▶ [Exercise]
Nothing but a number belongs in the answer: how many lines of the records below contain the string "none".

(Listed records begins)

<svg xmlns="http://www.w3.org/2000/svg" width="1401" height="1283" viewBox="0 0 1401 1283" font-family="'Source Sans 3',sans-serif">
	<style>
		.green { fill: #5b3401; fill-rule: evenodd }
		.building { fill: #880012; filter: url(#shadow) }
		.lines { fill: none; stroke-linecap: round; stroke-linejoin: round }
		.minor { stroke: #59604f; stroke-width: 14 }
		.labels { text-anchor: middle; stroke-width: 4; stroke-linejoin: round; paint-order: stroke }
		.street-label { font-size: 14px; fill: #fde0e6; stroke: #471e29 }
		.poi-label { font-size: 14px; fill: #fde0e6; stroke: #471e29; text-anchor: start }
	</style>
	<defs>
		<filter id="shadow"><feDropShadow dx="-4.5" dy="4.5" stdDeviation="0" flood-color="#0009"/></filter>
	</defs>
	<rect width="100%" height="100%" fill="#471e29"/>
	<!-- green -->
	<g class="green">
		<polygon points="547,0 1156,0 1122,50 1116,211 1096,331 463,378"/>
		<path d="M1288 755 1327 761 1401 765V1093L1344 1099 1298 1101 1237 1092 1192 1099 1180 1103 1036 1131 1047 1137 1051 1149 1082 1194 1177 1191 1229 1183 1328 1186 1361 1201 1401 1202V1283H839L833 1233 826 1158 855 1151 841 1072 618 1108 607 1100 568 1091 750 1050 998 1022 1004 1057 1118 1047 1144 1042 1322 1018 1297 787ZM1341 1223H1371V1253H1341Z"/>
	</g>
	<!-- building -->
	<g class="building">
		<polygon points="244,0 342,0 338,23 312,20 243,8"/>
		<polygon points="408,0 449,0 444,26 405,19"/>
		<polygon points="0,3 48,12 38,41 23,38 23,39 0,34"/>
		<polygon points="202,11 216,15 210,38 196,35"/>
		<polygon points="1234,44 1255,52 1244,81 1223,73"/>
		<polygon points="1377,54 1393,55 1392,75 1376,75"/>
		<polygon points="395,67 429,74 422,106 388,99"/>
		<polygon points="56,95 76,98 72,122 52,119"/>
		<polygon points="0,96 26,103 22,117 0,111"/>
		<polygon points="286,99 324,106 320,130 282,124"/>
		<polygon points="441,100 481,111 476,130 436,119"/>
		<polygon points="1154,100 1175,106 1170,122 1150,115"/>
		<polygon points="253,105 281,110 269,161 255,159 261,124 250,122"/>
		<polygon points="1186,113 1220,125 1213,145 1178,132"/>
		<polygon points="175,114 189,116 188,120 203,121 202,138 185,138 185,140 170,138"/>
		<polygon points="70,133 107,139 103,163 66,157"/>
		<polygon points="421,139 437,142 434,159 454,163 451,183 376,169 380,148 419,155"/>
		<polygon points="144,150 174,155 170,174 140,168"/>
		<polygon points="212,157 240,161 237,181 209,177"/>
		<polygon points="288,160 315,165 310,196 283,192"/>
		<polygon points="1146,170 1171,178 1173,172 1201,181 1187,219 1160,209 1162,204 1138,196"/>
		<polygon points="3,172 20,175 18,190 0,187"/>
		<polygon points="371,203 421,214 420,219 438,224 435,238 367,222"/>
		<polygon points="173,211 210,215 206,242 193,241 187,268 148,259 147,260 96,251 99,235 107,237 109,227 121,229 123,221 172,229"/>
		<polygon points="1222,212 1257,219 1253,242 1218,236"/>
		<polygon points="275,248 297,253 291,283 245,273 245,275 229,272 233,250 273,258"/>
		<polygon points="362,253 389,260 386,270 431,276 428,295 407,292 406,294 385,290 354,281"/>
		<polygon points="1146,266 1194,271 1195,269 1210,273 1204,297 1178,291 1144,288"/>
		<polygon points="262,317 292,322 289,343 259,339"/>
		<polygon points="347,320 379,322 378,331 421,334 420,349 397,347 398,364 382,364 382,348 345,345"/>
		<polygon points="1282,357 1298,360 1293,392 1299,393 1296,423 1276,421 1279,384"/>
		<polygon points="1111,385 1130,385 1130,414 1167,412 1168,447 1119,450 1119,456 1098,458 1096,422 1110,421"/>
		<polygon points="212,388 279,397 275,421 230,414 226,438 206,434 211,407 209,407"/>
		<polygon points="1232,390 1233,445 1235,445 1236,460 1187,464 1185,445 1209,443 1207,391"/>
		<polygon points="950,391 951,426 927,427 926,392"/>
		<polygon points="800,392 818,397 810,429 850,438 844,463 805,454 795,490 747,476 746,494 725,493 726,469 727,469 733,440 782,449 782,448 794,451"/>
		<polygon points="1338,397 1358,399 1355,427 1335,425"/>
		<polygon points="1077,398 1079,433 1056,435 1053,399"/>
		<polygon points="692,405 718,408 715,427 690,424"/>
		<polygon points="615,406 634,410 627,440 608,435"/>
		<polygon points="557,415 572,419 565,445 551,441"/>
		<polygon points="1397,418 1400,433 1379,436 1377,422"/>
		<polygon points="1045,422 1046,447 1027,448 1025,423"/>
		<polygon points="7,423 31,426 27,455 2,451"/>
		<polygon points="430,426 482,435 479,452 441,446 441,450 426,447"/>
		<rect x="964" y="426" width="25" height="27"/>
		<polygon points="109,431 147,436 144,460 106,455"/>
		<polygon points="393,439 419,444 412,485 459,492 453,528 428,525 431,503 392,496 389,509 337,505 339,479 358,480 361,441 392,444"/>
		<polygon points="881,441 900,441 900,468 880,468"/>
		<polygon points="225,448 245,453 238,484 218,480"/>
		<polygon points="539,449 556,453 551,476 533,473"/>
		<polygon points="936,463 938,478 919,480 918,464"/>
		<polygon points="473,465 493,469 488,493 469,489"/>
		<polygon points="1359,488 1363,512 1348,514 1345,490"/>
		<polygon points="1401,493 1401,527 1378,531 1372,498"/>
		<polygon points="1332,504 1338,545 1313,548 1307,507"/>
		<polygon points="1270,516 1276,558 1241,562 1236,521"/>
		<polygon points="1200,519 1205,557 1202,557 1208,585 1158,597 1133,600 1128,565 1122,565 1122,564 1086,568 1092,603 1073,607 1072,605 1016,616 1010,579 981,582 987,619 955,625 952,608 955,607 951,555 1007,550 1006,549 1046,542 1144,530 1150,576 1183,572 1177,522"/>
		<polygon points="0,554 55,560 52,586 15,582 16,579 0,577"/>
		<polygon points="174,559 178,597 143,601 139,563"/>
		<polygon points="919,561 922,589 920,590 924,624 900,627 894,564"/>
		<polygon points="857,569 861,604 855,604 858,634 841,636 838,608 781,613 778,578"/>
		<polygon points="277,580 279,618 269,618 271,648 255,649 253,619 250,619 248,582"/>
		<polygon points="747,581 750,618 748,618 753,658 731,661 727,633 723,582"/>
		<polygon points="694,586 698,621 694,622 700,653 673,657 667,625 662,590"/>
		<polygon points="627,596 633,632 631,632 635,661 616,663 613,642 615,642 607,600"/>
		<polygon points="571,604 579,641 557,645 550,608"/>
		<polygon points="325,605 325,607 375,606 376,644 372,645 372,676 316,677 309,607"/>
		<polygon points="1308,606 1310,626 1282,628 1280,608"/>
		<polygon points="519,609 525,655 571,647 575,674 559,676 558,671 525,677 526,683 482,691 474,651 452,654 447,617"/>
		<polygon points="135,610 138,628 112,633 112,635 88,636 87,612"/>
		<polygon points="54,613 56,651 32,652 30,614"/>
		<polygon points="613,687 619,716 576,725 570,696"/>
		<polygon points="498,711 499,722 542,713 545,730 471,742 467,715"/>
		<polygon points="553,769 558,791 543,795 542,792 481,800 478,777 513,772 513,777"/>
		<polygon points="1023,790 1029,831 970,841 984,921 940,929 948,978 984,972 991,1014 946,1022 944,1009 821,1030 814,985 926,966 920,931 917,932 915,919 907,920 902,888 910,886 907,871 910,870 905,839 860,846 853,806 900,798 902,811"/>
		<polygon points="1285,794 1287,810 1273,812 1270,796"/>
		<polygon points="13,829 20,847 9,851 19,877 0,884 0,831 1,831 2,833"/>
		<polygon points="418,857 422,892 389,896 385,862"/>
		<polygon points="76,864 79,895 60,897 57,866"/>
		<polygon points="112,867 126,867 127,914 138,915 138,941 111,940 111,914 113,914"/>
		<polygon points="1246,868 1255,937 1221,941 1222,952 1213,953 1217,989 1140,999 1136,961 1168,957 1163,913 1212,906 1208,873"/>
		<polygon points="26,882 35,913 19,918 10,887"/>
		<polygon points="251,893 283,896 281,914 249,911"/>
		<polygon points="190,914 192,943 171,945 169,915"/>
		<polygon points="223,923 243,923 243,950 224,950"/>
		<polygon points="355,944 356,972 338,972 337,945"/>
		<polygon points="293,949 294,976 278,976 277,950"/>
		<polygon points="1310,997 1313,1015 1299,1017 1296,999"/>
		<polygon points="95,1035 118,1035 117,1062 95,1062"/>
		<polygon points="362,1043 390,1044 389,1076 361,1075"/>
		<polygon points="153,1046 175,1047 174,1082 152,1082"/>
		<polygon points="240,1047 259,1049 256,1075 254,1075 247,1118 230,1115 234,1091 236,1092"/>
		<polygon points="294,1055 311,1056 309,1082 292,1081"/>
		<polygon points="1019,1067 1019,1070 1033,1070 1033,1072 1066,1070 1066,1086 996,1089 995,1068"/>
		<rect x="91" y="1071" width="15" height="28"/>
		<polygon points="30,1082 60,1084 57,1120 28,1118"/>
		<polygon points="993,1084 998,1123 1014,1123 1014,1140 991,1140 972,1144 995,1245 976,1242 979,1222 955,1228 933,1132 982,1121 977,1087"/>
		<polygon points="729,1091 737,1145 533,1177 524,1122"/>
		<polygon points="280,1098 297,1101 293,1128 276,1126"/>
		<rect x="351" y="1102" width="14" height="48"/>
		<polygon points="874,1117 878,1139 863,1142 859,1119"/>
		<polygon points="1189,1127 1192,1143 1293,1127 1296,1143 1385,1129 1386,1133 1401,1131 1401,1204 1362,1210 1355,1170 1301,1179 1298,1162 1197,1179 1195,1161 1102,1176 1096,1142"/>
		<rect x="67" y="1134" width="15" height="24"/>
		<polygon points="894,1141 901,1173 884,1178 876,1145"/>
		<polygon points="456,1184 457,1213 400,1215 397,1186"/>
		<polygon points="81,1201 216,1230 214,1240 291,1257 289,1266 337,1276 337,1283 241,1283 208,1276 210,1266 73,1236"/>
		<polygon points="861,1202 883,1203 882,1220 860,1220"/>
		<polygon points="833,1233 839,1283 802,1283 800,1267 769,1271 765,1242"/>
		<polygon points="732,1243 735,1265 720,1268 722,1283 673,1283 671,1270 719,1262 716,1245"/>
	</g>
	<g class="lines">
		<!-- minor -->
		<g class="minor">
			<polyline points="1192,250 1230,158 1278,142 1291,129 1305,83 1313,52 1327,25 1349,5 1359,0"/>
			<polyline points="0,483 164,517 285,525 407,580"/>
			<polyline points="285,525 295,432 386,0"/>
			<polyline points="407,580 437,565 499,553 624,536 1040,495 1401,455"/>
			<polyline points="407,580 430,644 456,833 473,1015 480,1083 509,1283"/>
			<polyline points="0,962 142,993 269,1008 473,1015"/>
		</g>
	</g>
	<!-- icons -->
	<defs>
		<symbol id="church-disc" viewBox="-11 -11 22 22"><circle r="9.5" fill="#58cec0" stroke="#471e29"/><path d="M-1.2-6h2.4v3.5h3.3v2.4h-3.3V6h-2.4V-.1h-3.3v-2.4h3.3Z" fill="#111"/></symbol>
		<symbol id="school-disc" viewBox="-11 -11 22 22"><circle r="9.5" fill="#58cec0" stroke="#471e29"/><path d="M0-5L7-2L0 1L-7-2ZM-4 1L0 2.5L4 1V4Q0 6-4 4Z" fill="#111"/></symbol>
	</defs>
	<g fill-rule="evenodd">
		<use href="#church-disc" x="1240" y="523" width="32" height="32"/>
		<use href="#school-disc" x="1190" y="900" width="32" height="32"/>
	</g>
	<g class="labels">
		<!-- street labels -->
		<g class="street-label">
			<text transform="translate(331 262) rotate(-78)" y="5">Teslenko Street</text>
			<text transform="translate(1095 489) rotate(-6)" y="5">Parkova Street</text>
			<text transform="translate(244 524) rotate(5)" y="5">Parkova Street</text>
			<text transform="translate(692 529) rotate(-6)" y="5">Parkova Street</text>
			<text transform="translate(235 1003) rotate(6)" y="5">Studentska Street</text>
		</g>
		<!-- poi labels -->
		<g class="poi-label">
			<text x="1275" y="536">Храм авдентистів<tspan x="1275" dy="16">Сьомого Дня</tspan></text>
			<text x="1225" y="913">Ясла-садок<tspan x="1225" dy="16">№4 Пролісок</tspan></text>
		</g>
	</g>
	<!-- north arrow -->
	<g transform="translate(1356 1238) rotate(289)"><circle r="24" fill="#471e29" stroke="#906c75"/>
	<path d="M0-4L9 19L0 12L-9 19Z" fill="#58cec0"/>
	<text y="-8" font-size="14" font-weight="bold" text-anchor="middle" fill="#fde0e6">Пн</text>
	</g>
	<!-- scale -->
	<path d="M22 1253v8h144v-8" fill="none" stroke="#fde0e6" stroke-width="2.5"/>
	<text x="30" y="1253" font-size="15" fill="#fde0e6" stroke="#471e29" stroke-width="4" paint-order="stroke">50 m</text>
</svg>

(Listed records ends)

▶ [Written solution]
2